Re: [PATCH 4/4] sched/fair: Prefer fully-idle SMT core for NOHZ idle load balancer

From: Andrea Righi

Date: Fri Mar 27 2026 - 16:40:58 EST


On Fri, Mar 27, 2026 at 05:04:23PM +0530, K Prateek Nayak wrote:
> Hello Andrea,
>
> On 3/27/2026 3:14 PM, Andrea Righi wrote:
> > Hi Vincent,
> >
> > On Fri, Mar 27, 2026 at 09:45:56AM +0100, Vincent Guittot wrote:
> >> On Thu, 26 Mar 2026 at 16:12, Andrea Righi <arighi@xxxxxxxxxx> wrote:
> >>>
> >>> When choosing which idle housekeeping CPU runs the idle load balancer,
> >>> prefer one on a fully idle core if SMT is active, so balance can migrate
> >>> work onto a CPU that still offers full effective capacity. Fall back to
> >>> any idle candidate if none qualify.
> >>
> >> This one isn't straightforward for me. The ilb cpu will check all
> >> other idle CPUs 1st and finish with itself so unless the next CPU in
> >> the idle_cpus_mask is a sibling, this should not make a difference
> >>
> >> Did you see any perf diff ?
> >
> > I actually see a benefit, in particular, with the first patch applied I see
> > a ~1.76x speedup, if I add this on top I get ~1.9x speedup vs baseline,
> > which seems pretty consistent across runs (definitely not in error range).
> >
> > The intention with this change was to minimize SMT noise running the ILB
> > code on a fully-idle core when possible, but I also didn't expect to see
> > such big difference.
> >
> > I'll investigate more to better understand what's happening.
>
> Interesting! Either this "CPU-intensive workload" hates SMT turning
> busy (but to an extent where performance drops visibly?) or ILB
> keeps getting interrupted on an SMT sibling that is burdened by
> interrupts leading to slower balance (or IRQs driving the workload
> being delayed by rq_lock disabling them)
>
> Would it be possible to share the total SCHED_SOFTIRQ time, load
> balancing attempts, and utlization with and without the patch? I too
> will go queue up some runs to see if this makes a difference.

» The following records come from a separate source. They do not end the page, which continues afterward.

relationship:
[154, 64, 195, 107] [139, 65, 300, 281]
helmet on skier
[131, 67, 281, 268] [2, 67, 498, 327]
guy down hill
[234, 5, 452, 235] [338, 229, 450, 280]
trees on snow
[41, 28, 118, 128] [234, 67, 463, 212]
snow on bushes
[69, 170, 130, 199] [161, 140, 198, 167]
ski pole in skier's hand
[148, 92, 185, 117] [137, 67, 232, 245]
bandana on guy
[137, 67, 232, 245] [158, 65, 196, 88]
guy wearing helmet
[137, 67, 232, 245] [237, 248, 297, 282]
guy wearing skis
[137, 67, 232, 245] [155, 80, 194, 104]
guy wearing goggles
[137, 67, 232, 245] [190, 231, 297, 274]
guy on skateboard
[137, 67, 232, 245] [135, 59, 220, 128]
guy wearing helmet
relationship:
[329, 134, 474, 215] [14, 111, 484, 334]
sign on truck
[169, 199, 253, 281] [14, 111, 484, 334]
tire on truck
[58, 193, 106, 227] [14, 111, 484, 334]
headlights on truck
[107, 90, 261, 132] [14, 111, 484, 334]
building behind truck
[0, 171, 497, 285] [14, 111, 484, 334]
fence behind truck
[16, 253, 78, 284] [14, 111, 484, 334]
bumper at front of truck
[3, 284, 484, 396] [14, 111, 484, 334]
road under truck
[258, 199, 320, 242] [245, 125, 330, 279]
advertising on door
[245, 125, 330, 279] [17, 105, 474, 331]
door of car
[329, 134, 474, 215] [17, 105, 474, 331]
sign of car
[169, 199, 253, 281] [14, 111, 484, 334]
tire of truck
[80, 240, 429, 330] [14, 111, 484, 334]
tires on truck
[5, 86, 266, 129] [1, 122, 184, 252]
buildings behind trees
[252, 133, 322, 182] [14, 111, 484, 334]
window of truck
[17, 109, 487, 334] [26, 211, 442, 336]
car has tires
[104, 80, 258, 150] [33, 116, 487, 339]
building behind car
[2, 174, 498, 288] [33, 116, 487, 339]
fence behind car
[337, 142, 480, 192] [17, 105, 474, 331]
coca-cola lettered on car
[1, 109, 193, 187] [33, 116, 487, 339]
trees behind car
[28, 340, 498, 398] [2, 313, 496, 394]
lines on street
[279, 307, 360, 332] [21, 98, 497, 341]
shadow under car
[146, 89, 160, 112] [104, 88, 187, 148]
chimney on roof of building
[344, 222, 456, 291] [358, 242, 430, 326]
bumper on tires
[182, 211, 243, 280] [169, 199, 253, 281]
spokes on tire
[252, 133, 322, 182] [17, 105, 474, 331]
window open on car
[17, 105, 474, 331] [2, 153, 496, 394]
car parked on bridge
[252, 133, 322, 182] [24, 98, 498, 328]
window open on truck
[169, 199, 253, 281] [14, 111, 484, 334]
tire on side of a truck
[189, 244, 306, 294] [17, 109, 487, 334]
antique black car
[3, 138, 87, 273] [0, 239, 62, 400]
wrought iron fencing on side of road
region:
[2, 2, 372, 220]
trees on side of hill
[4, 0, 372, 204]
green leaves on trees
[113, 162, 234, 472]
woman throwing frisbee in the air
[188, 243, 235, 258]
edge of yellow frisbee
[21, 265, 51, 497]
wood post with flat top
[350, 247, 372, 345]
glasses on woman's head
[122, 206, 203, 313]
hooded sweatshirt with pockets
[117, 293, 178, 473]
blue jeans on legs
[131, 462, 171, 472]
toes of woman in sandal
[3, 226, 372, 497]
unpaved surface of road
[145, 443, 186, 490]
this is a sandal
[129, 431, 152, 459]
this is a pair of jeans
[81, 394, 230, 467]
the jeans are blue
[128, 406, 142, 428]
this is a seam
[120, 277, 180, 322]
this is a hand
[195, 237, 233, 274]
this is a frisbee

Quick update: I also tried this on a Vera machine with a firmware that
exposes the same capacity for all the CPUs (so with SD_ASYM_CPUCAPACITY
disabled and SMT still on of course) and I see similar performance
benefits.

Looking at SCHED_SOFTIRQ and load balancing attempts I don't see big
differences, all within error range (results produced using a vibe-coded
python script):

- baseline (stats/sec):

SCHED softirq count : 2,625
LB attempts (total) : 69,832

Per-domain breakdown:
domain0 (SMT):
lb_count (total) : 68,482 [balanced=68,472 failed=9]
CPU_IDLE : lb=1,408 imb(load=0 util=0 task=0 misfit=0) gained=0
CPU_NEWLY_IDLE : lb=67,041 imb(load=0 util=0 task=7 misfit=0) gained=0
CPU_NOT_IDLE : lb=33 imb(load=0 util=0 task=2 misfit=0) gained=0
domain1 (MC):
lb_count (total) : 902 [balanced=900 failed=2]
CPU_NEWLY_IDLE : lb=869 imb(load=0 util=0 task=0 misfit=0) gained=0
CPU_NOT_IDLE : lb=33 imb(load=0 util=0 task=2 misfit=0) gained=0
domain2 (NUMA):
lb_count (total) : 448 [balanced=441 failed=7]
CPU_NEWLY_IDLE : lb=415 imb(load=0 util=0 task=44 misfit=0) gained=0
CPU_NOT_IDLE : lb=33 imb(load=0 util=0 task=268 misfit=0) gained=0

- with ilb-smt (stats/sec):

SCHED softirq count : 2,671
LB attempts (total) : 68,572

Per-domain breakdown:
domain0 (SMT):
lb_count (total) : 67,239 [balanced=67,197 failed=41]
CPU_IDLE : lb=1,419 imb(load=0 util=0 task=0 misfit=0) gained=0
CPU_NEWLY_IDLE : lb=65,783 imb(load=0 util=0 task=42 misfit=0) gained=1
CPU_NOT_IDLE : lb=37 imb(load=0 util=0 task=0 misfit=0) gained=0
domain1 (MC):
lb_count (total) : 833 [balanced=833 failed=0]
CPU_NEWLY_IDLE : lb=796 imb(load=0 util=0 task=0 misfit=0) gained=0
CPU_NOT_IDLE : lb=37 imb(load=0 util=0 task=0 misfit=0) gained=0
domain2 (NUMA):
lb_count (total) : 500 [balanced=488 failed=12]
CPU_NEWLY_IDLE : lb=463 imb(load=0 util=0 task=44 misfit=0) gained=0
CPU_NOT_IDLE : lb=37 imb(load=0 util=0 task=627 misfit=0) gained=0

I'll add more direct instrumentation to check what ILB is doing
differently...

And I'll also repeat the test and collect the same metrics on the Vera
machine with the firmware that exposes different CPU capacities as soon as
I get access again.

Thanks,
-Andrea